#### Exercise requirements
All entries must be repeated exactly; do not include the pictures.

#### Dataset entries
□ □ □ □ □

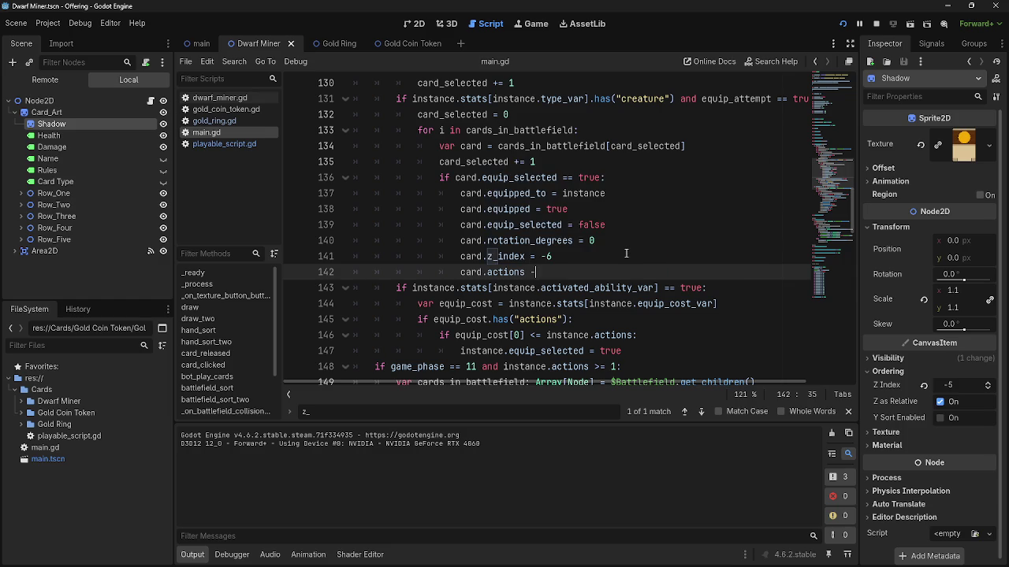
type("= 1")
left_click(843, 24)
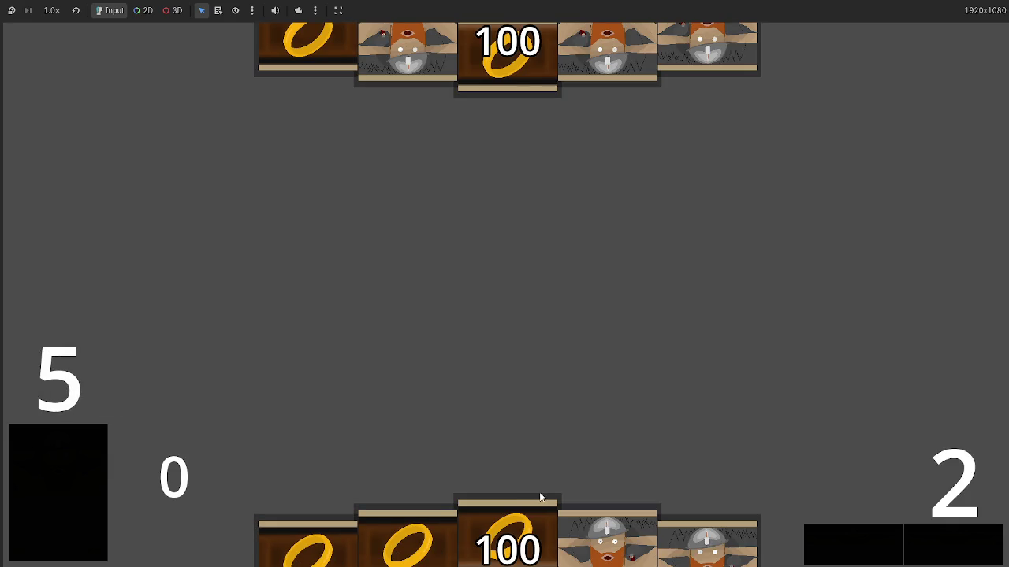
Play ring and dwarf cards and equip rings beneath the left and right dwarves.
left_click(541, 497)
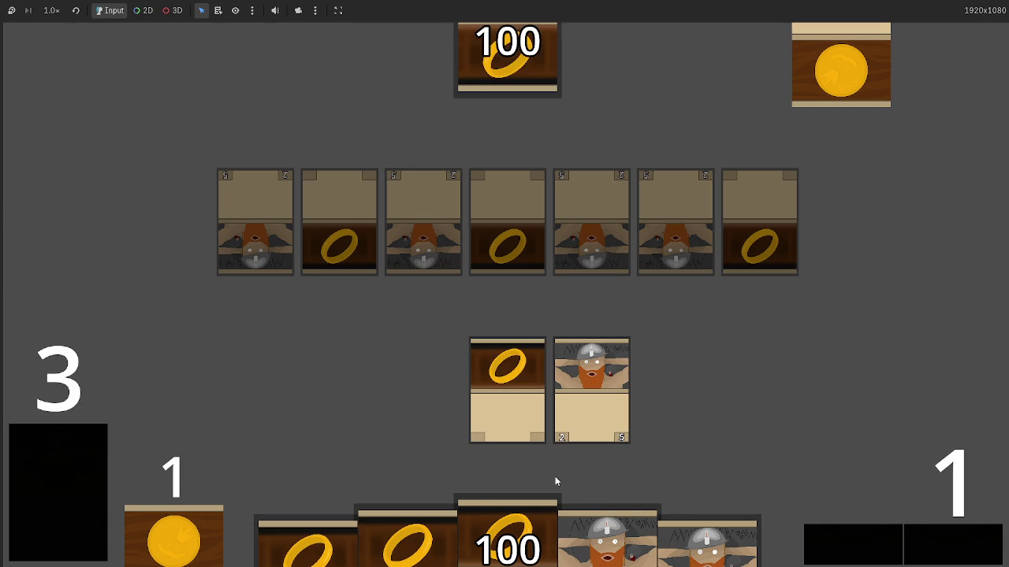
left_click(521, 415)
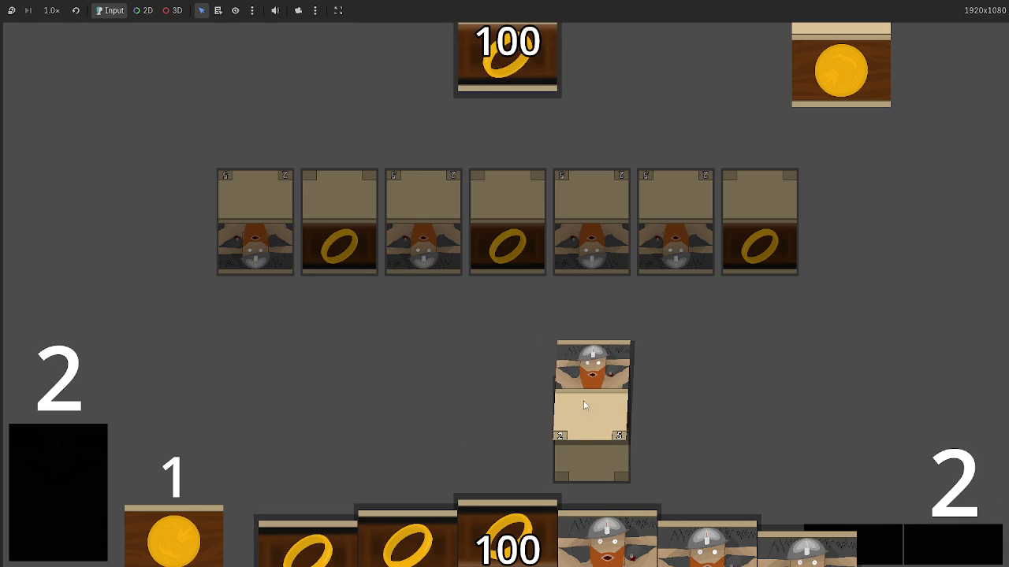
left_click(645, 523)
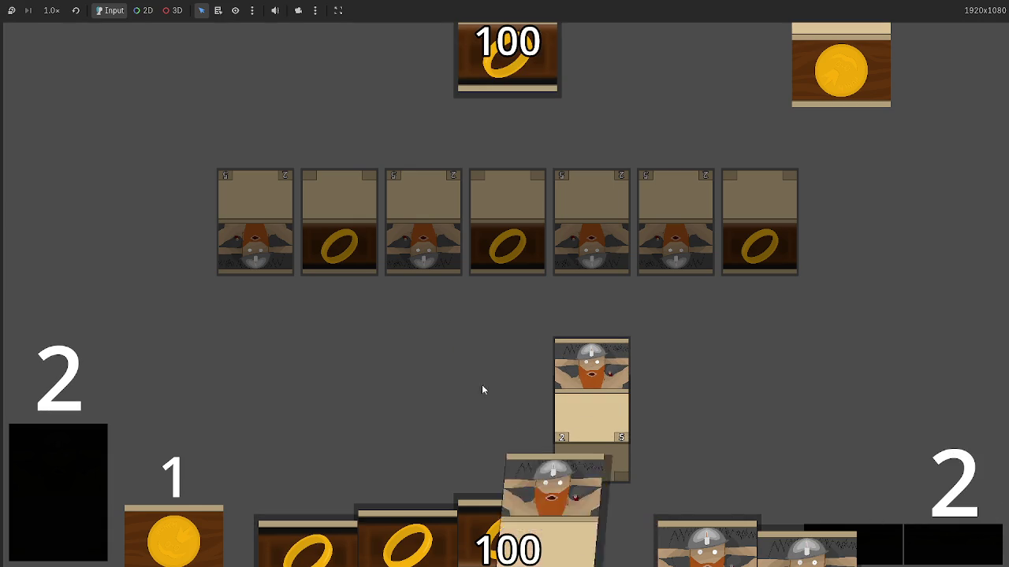
left_click(428, 353)
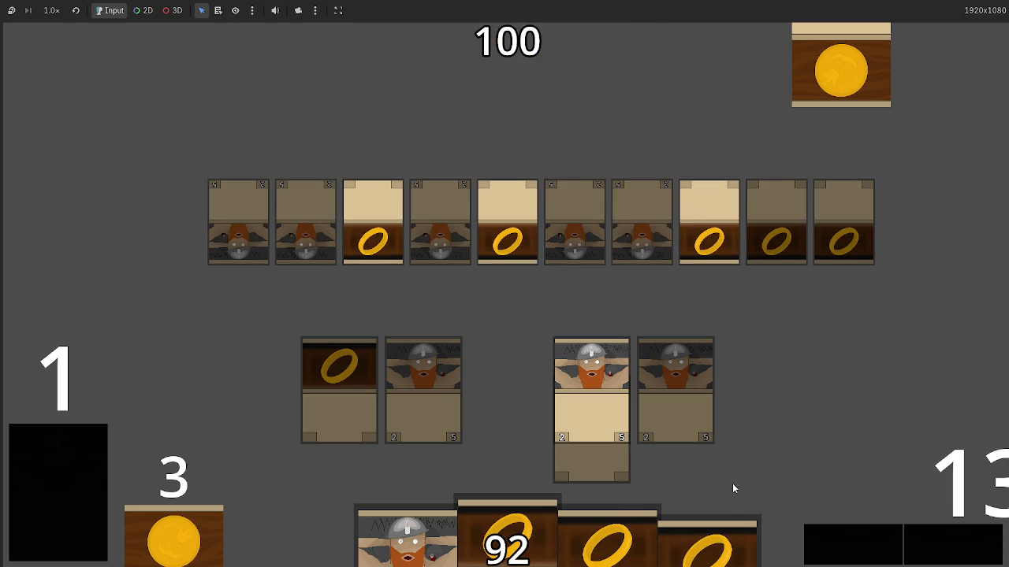
left_click(370, 396)
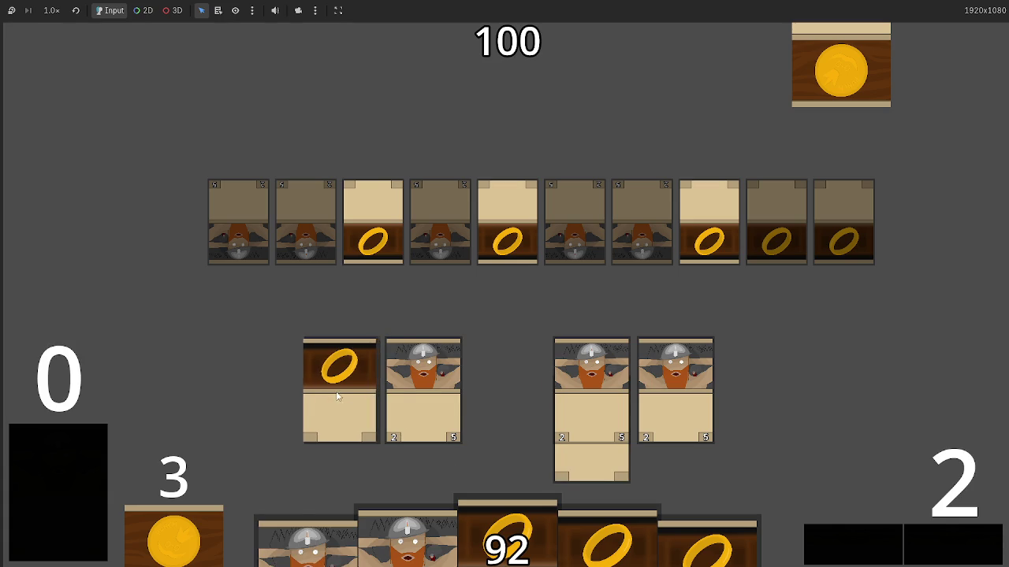
left_click(666, 392)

□ □ □ □ □

#### Written response
type("= 1")
left_click(843, 24)
Play ring and dwarf cards and equip rings beneath the left and right dwarves.
left_click(541, 497)
left_click(521, 415)
left_click(645, 523)
left_click(428, 353)
left_click(370, 396)
left_click(666, 392)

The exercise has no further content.